* **What this task involves**: Transcribe the records in their entirety, exactly as given.

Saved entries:
<<<<
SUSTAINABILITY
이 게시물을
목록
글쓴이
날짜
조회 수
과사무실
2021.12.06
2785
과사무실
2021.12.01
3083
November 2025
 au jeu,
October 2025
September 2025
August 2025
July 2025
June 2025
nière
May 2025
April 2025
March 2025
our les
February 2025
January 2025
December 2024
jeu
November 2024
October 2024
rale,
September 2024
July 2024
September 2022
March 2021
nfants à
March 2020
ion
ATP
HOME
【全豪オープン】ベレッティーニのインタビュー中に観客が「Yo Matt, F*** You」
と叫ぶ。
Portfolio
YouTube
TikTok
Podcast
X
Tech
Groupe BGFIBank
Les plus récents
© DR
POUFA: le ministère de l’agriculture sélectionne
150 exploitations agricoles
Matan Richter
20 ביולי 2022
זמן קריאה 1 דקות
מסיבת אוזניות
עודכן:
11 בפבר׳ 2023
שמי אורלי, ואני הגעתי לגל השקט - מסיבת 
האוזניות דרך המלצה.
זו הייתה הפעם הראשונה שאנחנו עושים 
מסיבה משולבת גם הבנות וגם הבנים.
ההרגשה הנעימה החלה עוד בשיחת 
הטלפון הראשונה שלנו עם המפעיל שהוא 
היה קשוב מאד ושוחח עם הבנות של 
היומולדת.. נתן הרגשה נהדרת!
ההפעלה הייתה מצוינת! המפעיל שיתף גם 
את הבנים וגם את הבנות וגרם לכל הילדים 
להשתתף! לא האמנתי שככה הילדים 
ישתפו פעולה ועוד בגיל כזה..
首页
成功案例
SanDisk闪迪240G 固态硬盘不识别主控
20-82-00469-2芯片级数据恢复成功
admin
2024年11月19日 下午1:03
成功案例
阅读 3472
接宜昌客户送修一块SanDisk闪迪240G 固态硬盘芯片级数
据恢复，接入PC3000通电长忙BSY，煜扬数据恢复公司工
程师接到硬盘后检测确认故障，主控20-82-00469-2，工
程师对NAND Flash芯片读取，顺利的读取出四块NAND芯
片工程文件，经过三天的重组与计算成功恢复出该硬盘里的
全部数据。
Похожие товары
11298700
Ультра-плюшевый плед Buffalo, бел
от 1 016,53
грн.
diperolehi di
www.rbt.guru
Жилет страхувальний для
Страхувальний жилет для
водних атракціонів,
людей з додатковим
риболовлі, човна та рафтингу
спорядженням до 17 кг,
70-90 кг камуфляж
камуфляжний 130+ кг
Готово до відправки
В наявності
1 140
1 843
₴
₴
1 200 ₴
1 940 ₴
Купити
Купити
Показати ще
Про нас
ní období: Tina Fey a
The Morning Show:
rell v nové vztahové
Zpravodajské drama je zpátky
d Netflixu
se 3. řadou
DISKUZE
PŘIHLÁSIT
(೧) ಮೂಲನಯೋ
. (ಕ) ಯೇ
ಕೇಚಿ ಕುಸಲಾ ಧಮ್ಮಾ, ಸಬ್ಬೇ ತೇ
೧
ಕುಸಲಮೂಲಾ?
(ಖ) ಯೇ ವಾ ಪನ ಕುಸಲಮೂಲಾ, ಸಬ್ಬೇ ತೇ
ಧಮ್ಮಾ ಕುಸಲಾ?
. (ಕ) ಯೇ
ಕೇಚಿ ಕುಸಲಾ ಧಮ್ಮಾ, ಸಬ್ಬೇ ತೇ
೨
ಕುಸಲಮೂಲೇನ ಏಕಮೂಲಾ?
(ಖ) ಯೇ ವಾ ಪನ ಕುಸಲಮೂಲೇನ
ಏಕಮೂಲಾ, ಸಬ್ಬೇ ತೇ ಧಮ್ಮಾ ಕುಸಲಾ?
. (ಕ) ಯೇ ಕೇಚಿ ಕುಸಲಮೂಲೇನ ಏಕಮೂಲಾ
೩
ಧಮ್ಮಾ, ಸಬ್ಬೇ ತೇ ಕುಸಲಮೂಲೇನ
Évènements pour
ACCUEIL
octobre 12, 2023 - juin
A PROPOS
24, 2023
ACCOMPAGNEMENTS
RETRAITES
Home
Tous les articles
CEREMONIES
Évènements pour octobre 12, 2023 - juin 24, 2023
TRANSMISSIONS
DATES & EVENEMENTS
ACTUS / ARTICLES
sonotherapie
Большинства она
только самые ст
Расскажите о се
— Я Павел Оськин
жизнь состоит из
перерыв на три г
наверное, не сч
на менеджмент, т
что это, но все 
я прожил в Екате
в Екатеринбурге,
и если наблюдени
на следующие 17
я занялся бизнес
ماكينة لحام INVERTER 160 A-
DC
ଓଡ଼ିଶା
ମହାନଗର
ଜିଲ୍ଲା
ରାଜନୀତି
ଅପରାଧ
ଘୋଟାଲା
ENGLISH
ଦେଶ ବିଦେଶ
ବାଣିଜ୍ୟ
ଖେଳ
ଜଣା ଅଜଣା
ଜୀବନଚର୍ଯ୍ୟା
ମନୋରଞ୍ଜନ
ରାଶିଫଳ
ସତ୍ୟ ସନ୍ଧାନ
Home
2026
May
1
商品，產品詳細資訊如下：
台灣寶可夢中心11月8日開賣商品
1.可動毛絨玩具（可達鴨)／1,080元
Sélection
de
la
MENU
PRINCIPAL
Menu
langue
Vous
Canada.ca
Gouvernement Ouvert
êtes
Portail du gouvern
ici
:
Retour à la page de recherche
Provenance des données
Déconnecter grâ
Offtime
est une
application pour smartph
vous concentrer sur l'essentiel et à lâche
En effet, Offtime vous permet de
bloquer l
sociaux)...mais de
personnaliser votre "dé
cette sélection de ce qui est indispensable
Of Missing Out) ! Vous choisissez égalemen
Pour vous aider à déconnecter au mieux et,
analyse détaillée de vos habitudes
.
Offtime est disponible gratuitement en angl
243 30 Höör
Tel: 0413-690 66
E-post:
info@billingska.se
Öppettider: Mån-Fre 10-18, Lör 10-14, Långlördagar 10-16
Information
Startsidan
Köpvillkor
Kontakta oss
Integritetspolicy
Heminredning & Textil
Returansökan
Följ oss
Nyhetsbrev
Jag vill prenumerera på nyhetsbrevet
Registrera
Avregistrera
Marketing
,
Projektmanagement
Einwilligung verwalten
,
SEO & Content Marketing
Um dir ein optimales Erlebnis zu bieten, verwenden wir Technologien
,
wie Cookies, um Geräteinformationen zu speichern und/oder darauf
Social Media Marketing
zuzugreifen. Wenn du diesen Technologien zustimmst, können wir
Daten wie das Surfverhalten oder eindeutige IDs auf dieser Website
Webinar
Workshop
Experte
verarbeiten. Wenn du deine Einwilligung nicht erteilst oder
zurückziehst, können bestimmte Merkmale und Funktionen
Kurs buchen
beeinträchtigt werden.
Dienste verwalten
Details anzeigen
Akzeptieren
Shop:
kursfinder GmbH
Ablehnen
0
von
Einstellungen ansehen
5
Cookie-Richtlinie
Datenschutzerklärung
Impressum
>>>>
* **Written response**:
SUSTAINABILITY
이 게시물을
목록
글쓴이
날짜
조회 수
과사무실
2021.12.06
2785
과사무실
2021.12.01
3083
November 2025
 au jeu,
October 2025
September 2025
August 2025
July 2025
June 2025
nière
May 2025
April 2025
March 2025
our les
February 2025
January 2025
December 2024
jeu
November 2024
October 2024
rale,
September 2024
July 2024
September 2022
March 2021
nfants à
March 2020
ion
ATP
HOME
【全豪オープン】ベレッティーニのインタビュー中に観客が「Yo Matt, F*** You」
と叫ぶ。
Portfolio
YouTube
TikTok
Podcast
X
Tech
Groupe BGFIBank
Les plus récents
© DR
POUFA: le ministère de l’agriculture sélectionne
150 exploitations agricoles
Matan Richter
20 ביולי 2022
זמן קריאה 1 דקות
מסיבת אוזניות
עודכן:
11 בפבר׳ 2023
שמי אורלי, ואני הגעתי לגל השקט - מסיבת 
האוזניות דרך המלצה.
זו הייתה הפעם הראשונה שאנחנו עושים 
מסיבה משולבת גם הבנות וגם הבנים.
ההרגשה הנעימה החלה עוד בשיחת 
הטלפון הראשונה שלנו עם המפעיל שהוא 
היה קשוב מאד ושוחח עם הבנות של 
היומולדת.. נתן הרגשה נהדרת!
ההפעלה הייתה מצוינת! המפעיל שיתף גם 
את הבנים וגם את הבנות וגרם לכל הילדים 
להשתתף! לא האמנתי שככה הילדים 
ישתפו פעולה ועוד בגיל כזה..
首页
成功案例
SanDisk闪迪240G 固态硬盘不识别主控
20-82-00469-2芯片级数据恢复成功
admin
2024年11月19日 下午1:03
成功案例
阅读 3472
接宜昌客户送修一块SanDisk闪迪240G 固态硬盘芯片级数
据恢复，接入PC3000通电长忙BSY，煜扬数据恢复公司工
程师接到硬盘后检测确认故障，主控20-82-00469-2，工
程师对NAND Flash芯片读取，顺利的读取出四块NAND芯
片工程文件，经过三天的重组与计算成功恢复出该硬盘里的
全部数据。
Похожие товары
11298700
Ультра-плюшевый плед Buffalo, бел
от 1 016,53
грн.
diperolehi di
www.rbt.guru
Жилет страхувальний для
Страхувальний жилет для
водних атракціонів,
людей з додатковим
риболовлі, човна та рафтингу
спорядженням до 17 кг,
70-90 кг камуфляж
камуфляжний 130+ кг
Готово до відправки
В наявності
1 140
1 843
₴
₴
1 200 ₴
1 940 ₴
Купити
Купити
Показати ще
Про нас
ní období: Tina Fey a
The Morning Show:
rell v nové vztahové
Zpravodajské drama je zpátky
d Netflixu
se 3. řadou
DISKUZE
PŘIHLÁSIT
(೧) ಮೂಲನಯೋ
. (ಕ) ಯೇ
ಕೇಚಿ ಕುಸಲಾ ಧಮ್ಮಾ, ಸಬ್ಬೇ ತೇ
೧
ಕುಸಲಮೂಲಾ?
(ಖ) ಯೇ ವಾ ಪನ ಕುಸಲಮೂಲಾ, ಸಬ್ಬೇ ತೇ
ಧಮ್ಮಾ ಕುಸಲಾ?
. (ಕ) ಯೇ
ಕೇಚಿ ಕುಸಲಾ ಧಮ್ಮಾ, ಸಬ್ಬೇ ತೇ
೨
ಕುಸಲಮೂಲೇನ ಏಕಮೂಲಾ?
(ಖ) ಯೇ ವಾ ಪನ ಕುಸಲಮೂಲೇನ
ಏಕಮೂಲಾ, ಸಬ್ಬೇ ತೇ ಧಮ್ಮಾ ಕುಸಲಾ?
. (ಕ) ಯೇ ಕೇಚಿ ಕುಸಲಮೂಲೇನ ಏಕಮೂಲಾ
೩
ಧಮ್ಮಾ, ಸಬ್ಬೇ ತೇ ಕುಸಲಮೂಲೇನ
Évènements pour
ACCUEIL
octobre 12, 2023 - juin
A PROPOS
24, 2023
ACCOMPAGNEMENTS
RETRAITES
Home
Tous les articles
CEREMONIES
Évènements pour octobre 12, 2023 - juin 24, 2023
TRANSMISSIONS
DATES & EVENEMENTS
ACTUS / ARTICLES
sonotherapie
Большинства она
только самые ст
Расскажите о се
— Я Павел Оськин
жизнь состоит из
перерыв на три г
наверное, не сч
на менеджмент, т
что это, но все 
я прожил в Екате
в Екатеринбурге,
и если наблюдени
на следующие 17
я занялся бизнес
ماكينة لحام INVERTER 160 A-
DC
ଓଡ଼ିଶା
ମହାନଗର
ଜିଲ୍ଲା
ରାଜନୀତି
ଅପରାଧ
ଘୋଟାଲା
ENGLISH
ଦେଶ ବିଦେଶ
ବାଣିଜ୍ୟ
ଖେଳ
ଜଣା ଅଜଣା
ଜୀବନଚର୍ଯ୍ୟା
ମନୋରଞ୍ଜନ
ରାଶିଫଳ
ସତ୍ୟ ସନ୍ଧାନ
Home
2026
May
1
商品，產品詳細資訊如下：
台灣寶可夢中心11月8日開賣商品
1.可動毛絨玩具（可達鴨)／1,080元
Sélection
de
la
MENU
PRINCIPAL
Menu
langue
Vous
Canada.ca
Gouvernement Ouvert
êtes
Portail du gouvern
ici
:
Retour à la page de recherche
Provenance des données
Déconnecter grâ
Offtime
est une
application pour smartph
vous concentrer sur l'essentiel et à lâche
En effet, Offtime vous permet de
bloquer l
sociaux)...mais de
personnaliser votre "dé
cette sélection de ce qui est indispensable
Of Missing Out) ! Vous choisissez égalemen
Pour vous aider à déconnecter au mieux et,
analyse détaillée de vos habitudes
.
Offtime est disponible gratuitement en angl
243 30 Höör
Tel: 0413-690 66
E-post:
info@billingska.se
Öppettider: Mån-Fre 10-18, Lör 10-14, Långlördagar 10-16
Information
Startsidan
Köpvillkor
Kontakta oss
Integritetspolicy
Heminredning & Textil
Returansökan
Följ oss
Nyhetsbrev
Jag vill prenumerera på nyhetsbrevet
Registrera
Avregistrera
Marketing
,
Projektmanagement
Einwilligung verwalten
,
SEO & Content Marketing
Um dir ein optimales Erlebnis zu bieten, verwenden wir Technologien
,
wie Cookies, um Geräteinformationen zu speichern und/oder darauf
Social Media Marketing
zuzugreifen. Wenn du diesen Technologien zustimmst, können wir
Daten wie das Surfverhalten oder eindeutige IDs auf dieser Website
Webinar
Workshop
Experte
verarbeiten. Wenn du deine Einwilligung nicht erteilst oder
zurückziehst, können bestimmte Merkmale und Funktionen
Kurs buchen
beeinträchtigt werden.
Dienste verwalten
Details anzeigen
Akzeptieren
Shop:
kursfinder GmbH
Ablehnen
0
von
Einstellungen ansehen
5
Cookie-Richtlinie
Datenschutzerklärung
Impressum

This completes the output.